Volker Häring: Beijing Baby

D 2016, Verlag Conbook

Kulturrevolution und Kapitalismus

Abbildung des Buchcovers

Copyright: Conbook Verlag

Die Schauspielstudentin He Lin, auch genannt Xiao Fang, wird tot aufgefunden. Offensichtlich ist sie vom Dach eines Studentenwohnheims gesprungen oder gestoßen worden. Die junge Kommissarin Xiang Xia, frisch vom Lande in Chinas Hauptstadt versetzt und der altgediente Kommissar Wang, ein echtes Urgestein der Hutongs von Beijing (das Altstadtviertel), müssen zusammen ermitteln. Das gestaltet sich nicht so leicht, denn die beiden haben nicht viel gemeinsam. Außerdem stellt sich schnell heraus, dass He Lin eine Art Doppelleben führte. Auf der einen Seite studierte sie Schauspiel und lebte in einem Wohnheim, in dem das Kommen und Gehen streng kontrolliert wurde, nebenbei aber arbeitete sie in einem Nachtclub und, wie sich im Laufe der Ermittlungen herausstellt, hatte sie ein Verhältnis sowohl mit dem deutschen Studenten Phillip als auch mit einem hohen Politkader. Unweigerlich führt das zu Hindernissen für Xiang Xia. Die herrschende Klasse sieht es nicht gern, wenn einer der Ihren des Mordes verdächtigt wird. Auch in der Schauspielakademie war He Lin nicht unbekannt. Offensichtlich hatte sie auch noch ein Verhältnis mit Professorin Zhu. An Verdächtigen ist also kein Mangel und die beiden Kommissare haben viel zu tun. Dabei verkompliziert es noch die Lage, dass Xias Herz sich einem der Verdächtigen zuwendet.

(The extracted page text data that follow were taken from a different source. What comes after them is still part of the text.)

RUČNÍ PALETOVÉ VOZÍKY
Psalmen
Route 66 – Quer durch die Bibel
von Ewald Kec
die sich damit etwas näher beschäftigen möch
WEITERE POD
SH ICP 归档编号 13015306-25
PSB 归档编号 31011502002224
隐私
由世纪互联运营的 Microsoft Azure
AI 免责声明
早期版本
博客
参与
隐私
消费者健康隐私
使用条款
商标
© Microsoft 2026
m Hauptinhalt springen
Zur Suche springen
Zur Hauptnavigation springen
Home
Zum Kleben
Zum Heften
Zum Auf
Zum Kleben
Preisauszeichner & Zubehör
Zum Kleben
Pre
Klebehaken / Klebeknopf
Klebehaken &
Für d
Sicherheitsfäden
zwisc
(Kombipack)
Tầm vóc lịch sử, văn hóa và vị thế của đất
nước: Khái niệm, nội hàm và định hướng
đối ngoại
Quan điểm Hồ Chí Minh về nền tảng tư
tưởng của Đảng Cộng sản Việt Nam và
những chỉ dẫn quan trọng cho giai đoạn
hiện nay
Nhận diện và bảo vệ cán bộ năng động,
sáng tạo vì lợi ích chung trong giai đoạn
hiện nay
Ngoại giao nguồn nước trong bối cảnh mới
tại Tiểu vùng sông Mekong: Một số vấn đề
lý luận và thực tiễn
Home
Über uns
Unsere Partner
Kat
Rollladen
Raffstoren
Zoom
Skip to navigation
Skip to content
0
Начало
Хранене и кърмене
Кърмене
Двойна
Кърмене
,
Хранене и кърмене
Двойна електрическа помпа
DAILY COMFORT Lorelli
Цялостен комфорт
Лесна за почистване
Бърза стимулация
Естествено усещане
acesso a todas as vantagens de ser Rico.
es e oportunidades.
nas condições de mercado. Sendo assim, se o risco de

Nun ja, ein weiterer Länderkrimi, dieses Mal aus China bzw. über China, denn der Autor ist Deutscher, kein Chinese. Es ist interessant, das moderne China kennen zu lernen, denn darüber weiß man hier eigentlich nicht so sehr viel. Auch hier ist der Kapitalismus auf dem Siegeszug. Aber ehrlich gesagt: für einen spannenden Krimi reicht es nicht. Es wird geredet und geredet und gegrübelt und gegrübelt, aber es geht nicht vorwärts. Von Spannung keine Spur. Der Conbook Verlag bringt viele Länderkrimis heraus, meist aus dem asiatischen Raum, aber vielleicht sollte man einmal darüber nachdenken, sie nicht immer unter dem Label „Krimi“ zu veröffentlichen. Bei einem Krimi erwarte ich eigentlich eine spannende Geschichte, möglichst zum mitdenken, in der es darum geht, wer wen warum umgebracht hat. Allein eine Tote, ein paar Kommissare und ein exotisches Land machen noch keinen Krimi.

Die Charakterisierungen sind alle ein bisschen oberflächlich. Es tauchen Personen auf, die eine wichtige Rolle spielen, aber so richtig fehlt einem der Hintergrund. So zum Beispiel  kommunizieren die beiden Kommissare eigentlich kaum richtig, so dass man als Leserin zwar bemerkt, dass die Chemie nicht stimmt, aber ohne, dass man sich richtig darüber klar wird, warum. Erst im letzten Viertel des Buches wird zum Beispiel auf die Gefühlswelt von Kommissar Wang eingegangen.

Für mich als Leserin war es auch etwas verwirrend, dass die Tote und die Ermittlerin ähnliche Namen haben: Xiao Fang und Xiang Xia. Das sieht zwar jetzt gerade nicht so aus, wenn sie nebeneinander aufgelistet werden, doch beim Lesen musste ich mir immer wieder klarmachen, von wem denn jeweils die Rede war. Freundlicherweise hat der Autor am Ende ein Verzeichnis der am häufigsten vorkommenden chinesischen Begriffe angehängt. So kann man immer mal etwas nachschlagen.

Letztendlich ist mein Fazit: der Krimi reißt einen nicht vom Hocker. Die Beschreibungen des modernen China sind interessant und manchmal auch – zumindest für mich – überraschend, aber spannend ist anders.